→ Passage for review
:::::

Thursday, May 21, 2009

80 percent fun!

My students have graduated. Avery graduated, at least, and a handful of others who tearfully received their passing GEE test scores two weeks ago and will finally get that photograph to put on their fridge of cap, gown, smile, and the symbol of "COMPLETION."

Elsewhere in the universe, Ariana Rampy graduated from Whitman College, after a slew of majors, a trek across Europe, x amount of starring roles in Harper Joy theatrical productions, and x-squared amount of all-nighters. Aileen Hamilton, too, from University of Colorado (Denver?), with a degree like Ari's in art history, and a big white canvas in front of her to paint something wild and new and original. And then roughly a week and a half ago we "matriculated" the second-year Corps members, and put their accomplishments in numbers, quantifying everything that can't be quantified, and pushed forward against the tremendous current.

:::::

→ Entries shown
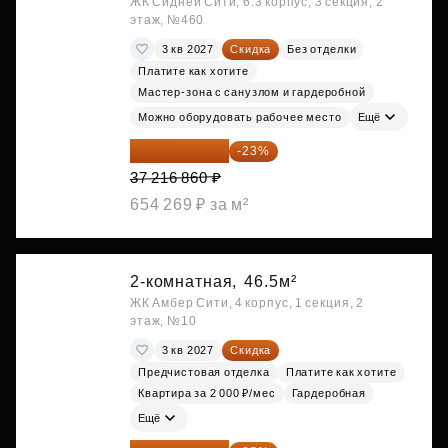
ЖК Сидней Сити, 6.3 корпус, 3 секция, 2
этаж, №460
3 кв 2027
Скидка
Без отделки
Платите как хотите
Мастер-зона с санузлом и гардеробной
Можно оборудовать рабочее место
Ещё
28 656 982 ₽
-23%
37 216 860 ₽
654 269 ₽ за м²
2-комнатная,
46.5м²
ЖК Амбер Сити, 4 корпус, 1 секция, 2
этаж, №10
3 кв 2027
Скидка
Предчистовая отделка
Платите как хотите
Квартира за 2 000 ₽/мес
Гардеробная
Ещё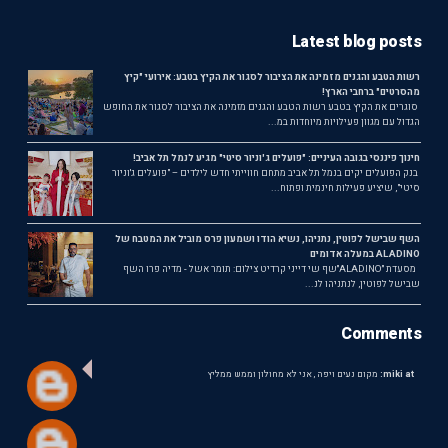
Latest blog posts
רשות הטבע והגנים מזמינה את הציבור לסגור את הקיץ בטבע: אירועי "קיץ
מהסרטים" ברחבי הארץ!
סוגרים את הקיץ בטבע רשות הטבע והגנים מזמינה את הציבור לסגור את החופש
הגדול עם מגוון פעילויות מיוחדות במ...
חינוך פיננסי בגובה העיניים: "פועלים ג'וניור סיטי" מגיע לנמל תל אביב!
בנק הפועלים יקים בנמל תל אביב מתחם חווייתי חדש לילדים – "פועלים ג'וניור
סיטי", שיציע פעילות חינמית ופתוח...
השף שבישל לפוטין, נתניהו, נשיא הודו ושמעון פרס מוביל את המטבח של
ALADINO במעלה אדומים
מסעדת ״ALADINO״שף שי דייני קרדיט צילום: תומר אשל - מדיה פרו השף
שבישל לפוטין, לנתניהו לנ...
Comments
miki at:
מקום נעים ויפה , אני לא מחולון וממש ממליץ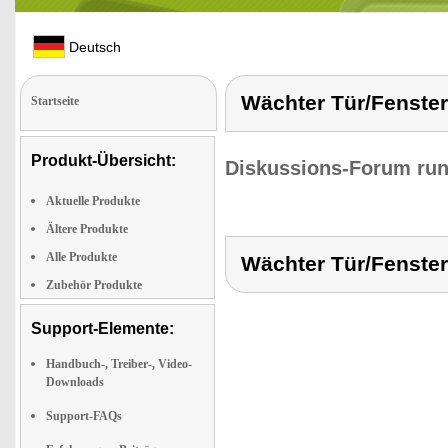
Deutsch
Wächter Tür/Fenster
Startseite
Produkt-Übersicht:
Diskussions-Forum run
Aktuelle Produkte
Ältere Produkte
Alle Produkte
Wächter Tür/Fenster
Zubehör Produkte
Support-Elemente:
Handbuch-, Treiber-, Video-
Downloads
Support-FAQs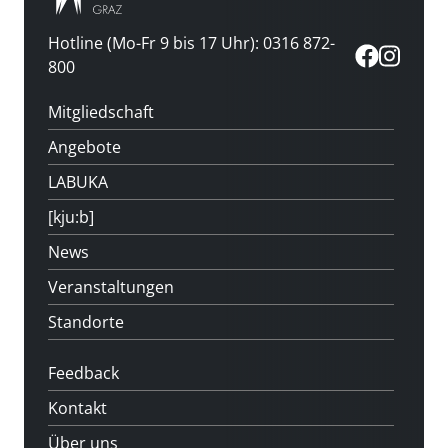
Hotline (Mo-Fr 9 bis 17 Uhr): 0316 872-
800
Mitgliedschaft
Angebote
LABUKA
[kju:b]
News
Veranstaltungen
Standorte
Feedback
Kontakt
Über uns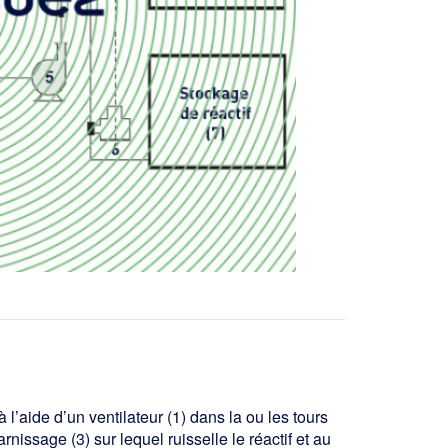
 l’aide d’un ventilateur (1) dans la ou les tours
arnissage (3) sur lequel ruisselle le réactif et au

:::::

Carry on the blog post about graduations from its last sentence. The lines are separate material.

I feel like I should write a Baz-Luhrman-Sunscreen speech with some haste. One year after I jumped into the ocean, I find myself with an arsenal of advice. But then, whenever has that not been true?

There are just a few things I am absolutely sure about. Most of the important things are still kind of up in the air, but you've got to start somewhere, and I can think of just a handful of tiny shreds which are Absolute Truths -- things I would have liked to have known last year, or in 2004, or whenever it was I decided to be independent 4Realz. In no order: Send birthday cards; send valentines; subscribe to magazines; keep one bottle of nice wine in the house; keep fresh flowers around as much as possible; know the single place in the universe you love to read by yourself the most (your bed doesn't count); do something really self-centered every once in a while (mani-pedis and excessive amounts of dulce de leche come to mind... preferably in conjunction); read the newspaper; spend a lot of money on dinner sometimes; complain out loud about 20% of the amount you would LIKE to complain out loud; learn to Do It Yourself (knit, fix your car, make seitan from scratch, paint interiors or exteriors or on wooden surfaces, etc.).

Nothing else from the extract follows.